Migrating now to Maven I just wonder if there are any best practices to arrive to something similar. I consider the following scenarios:
[1] - additionally to the main jar artifact (my-lib-1.0.jar) also generating inside my-lib project the separate/specialized artifacts using classifiers (ex: my-lib-1.0-pda.jar) using Maven Jar Plugin or Maven Assembly Plugin filtering/includes. I'm not very comfortable with this approach since it pollutes the library with library consumers demands (filters).
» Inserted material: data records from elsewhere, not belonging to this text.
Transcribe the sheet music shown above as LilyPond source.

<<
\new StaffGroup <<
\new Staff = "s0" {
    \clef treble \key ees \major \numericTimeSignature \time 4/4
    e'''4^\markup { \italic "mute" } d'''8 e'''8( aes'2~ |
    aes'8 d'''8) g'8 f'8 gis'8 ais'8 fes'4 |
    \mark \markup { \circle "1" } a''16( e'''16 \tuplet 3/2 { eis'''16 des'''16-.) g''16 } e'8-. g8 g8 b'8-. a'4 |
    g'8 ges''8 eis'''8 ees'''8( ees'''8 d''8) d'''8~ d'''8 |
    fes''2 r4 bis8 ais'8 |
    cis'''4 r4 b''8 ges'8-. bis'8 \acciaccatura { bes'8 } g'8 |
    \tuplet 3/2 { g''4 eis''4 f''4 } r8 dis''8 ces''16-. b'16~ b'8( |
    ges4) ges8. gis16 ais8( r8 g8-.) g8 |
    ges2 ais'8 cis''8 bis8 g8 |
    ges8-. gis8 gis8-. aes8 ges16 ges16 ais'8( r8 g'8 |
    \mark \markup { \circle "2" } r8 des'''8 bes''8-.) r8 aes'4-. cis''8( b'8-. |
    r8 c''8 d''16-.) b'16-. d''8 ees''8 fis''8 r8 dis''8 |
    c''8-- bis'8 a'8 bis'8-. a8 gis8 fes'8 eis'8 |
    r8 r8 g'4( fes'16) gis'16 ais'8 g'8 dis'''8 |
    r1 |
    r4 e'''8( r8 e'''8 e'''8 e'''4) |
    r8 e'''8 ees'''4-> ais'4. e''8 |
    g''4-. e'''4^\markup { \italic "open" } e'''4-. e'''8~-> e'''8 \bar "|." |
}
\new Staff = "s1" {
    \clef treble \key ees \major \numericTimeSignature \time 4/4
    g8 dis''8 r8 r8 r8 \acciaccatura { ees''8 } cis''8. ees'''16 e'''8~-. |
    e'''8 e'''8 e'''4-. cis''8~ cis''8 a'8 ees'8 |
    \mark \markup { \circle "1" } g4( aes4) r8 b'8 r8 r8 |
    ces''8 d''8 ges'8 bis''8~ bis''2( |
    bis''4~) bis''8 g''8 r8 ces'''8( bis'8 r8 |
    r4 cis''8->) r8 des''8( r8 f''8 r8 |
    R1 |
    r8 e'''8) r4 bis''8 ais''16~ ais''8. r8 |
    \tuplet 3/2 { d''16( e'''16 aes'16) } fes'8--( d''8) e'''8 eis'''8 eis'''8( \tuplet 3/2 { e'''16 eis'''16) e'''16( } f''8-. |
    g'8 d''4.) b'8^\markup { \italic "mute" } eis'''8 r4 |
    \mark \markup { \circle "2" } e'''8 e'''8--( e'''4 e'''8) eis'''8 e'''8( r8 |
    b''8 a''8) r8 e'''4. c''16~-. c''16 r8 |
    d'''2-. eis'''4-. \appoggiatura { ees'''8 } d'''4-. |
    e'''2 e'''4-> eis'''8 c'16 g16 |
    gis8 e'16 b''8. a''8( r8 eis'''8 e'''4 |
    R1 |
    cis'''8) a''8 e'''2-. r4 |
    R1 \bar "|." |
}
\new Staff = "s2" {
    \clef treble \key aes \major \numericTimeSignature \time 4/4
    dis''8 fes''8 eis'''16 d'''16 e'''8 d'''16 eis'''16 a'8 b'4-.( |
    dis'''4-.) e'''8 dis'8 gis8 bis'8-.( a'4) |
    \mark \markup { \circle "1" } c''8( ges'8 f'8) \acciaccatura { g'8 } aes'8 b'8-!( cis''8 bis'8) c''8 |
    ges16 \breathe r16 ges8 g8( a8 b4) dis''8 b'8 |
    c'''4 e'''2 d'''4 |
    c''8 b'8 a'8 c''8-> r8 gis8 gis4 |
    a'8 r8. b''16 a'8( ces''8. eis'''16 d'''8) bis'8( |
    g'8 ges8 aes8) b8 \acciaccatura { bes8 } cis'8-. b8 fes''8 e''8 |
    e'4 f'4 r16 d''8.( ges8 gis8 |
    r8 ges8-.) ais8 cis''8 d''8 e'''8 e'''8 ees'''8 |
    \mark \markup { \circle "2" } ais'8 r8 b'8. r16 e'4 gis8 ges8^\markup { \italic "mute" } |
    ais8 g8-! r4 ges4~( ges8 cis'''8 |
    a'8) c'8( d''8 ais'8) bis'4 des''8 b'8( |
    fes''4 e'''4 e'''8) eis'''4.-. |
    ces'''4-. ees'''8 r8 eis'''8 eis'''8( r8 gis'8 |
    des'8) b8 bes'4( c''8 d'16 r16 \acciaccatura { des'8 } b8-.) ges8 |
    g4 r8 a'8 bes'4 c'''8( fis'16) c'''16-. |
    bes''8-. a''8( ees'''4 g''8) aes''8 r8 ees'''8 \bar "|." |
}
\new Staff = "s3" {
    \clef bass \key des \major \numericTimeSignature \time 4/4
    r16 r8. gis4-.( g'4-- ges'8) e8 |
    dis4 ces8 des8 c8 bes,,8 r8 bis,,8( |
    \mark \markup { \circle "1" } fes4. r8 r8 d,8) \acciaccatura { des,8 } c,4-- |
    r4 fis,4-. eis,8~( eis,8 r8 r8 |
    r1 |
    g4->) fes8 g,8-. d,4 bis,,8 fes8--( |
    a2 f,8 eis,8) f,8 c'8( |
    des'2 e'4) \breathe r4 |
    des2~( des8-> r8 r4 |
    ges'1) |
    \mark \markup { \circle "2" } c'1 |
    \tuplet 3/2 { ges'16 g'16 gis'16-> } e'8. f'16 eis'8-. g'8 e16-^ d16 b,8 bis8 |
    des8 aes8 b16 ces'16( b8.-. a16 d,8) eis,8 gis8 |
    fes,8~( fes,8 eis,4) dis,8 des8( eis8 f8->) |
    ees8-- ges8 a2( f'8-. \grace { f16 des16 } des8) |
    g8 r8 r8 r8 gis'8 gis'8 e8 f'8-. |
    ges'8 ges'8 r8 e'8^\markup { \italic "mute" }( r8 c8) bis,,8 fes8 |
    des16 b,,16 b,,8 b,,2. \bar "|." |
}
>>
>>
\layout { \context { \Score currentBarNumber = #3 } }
[2] - Create additional Maven projects for all the specialized clients/projects, that will "wrap" the "my-lib" and generate the filtered jar artifacts (ex: my-lib-wrapper-pda-1.0 ...etc). As a result, these wrapper projects will include the filtering (to generate the filtered artifact) and will depend just on the "my-lib" project and the client projects will depend on my-lib-wrapper-xxx-1.0 instead of my-lib-1.0. This approach may look problematic since even that will let "my-lib" project intact (with no additional classifiers and artifacts), basically will double the number of projects since for every client project I'll have one lib, just to collect the needed classes from the "my-util" library ("my-pda-app" project will need a "my-lib-wrapper-for-my-pda-app" project/dependency).
[3] - In every client project that uses the library (ex: my-pda-app) add some specialized Maven plugins to trim out (when generating the final artifact/package) the classes that are not required (ex: maven-assembly-plugin, maven-jar-plugin, proguard-maven-plugin).
What is the best practice for solving this kind of problems in the "Maven way"?
The Maven general rule is "one primary artifact per POM" for the sake of modularity and the reasons one shouldn't break this convention (in general) are very well explained in the How to Create Two JARs from One Project (...and why you shouldn’t) blog post. There are however justified exceptions (for example an EJB project producing an EJB JAR and a client EJB JAR with only interfaces). Having said that:
The mentioned blog post (also check Using Maven When You Can't Use the Conventions) explains how you could implement Option 1 using separate profiles or the JAR plugin. If you decide to implement this solution, keep in mind that this should be an exception and that it might make dependency management trickier (and, as you mentioned, pollute the project with "client filtering logic"). Just in case, I would use several JAR plugin executions here.
Option 2 isn't very different from Option 1 IMO (except that it separate things): basically, having N other wrapping/filtering projects is very similar with having N filtering rules in one project. And if filtering makes sense, I prefer Option 1.
I don't like Option 3 at all because I think it shouldn't be the responsibility of a client of a library to "trim out" unwanted things. First, a client project doesn't necessarily have the required knowledge (what to trim) and, second, this might create a big mess with other plugins.
BUT if the fat clients are not using the whole my-lib (like server-side code would require the whole EJB JAR), then filtering isn't the right "maven way" to handle your situation. The right way would be Option 4: put everything common in a project (producing my-lib-core-1.0.jar) and specific parts in specific projects (that will produce my-lib-pda-1.0.jar etc). Clients would then depend on the core artifact and specialized ones.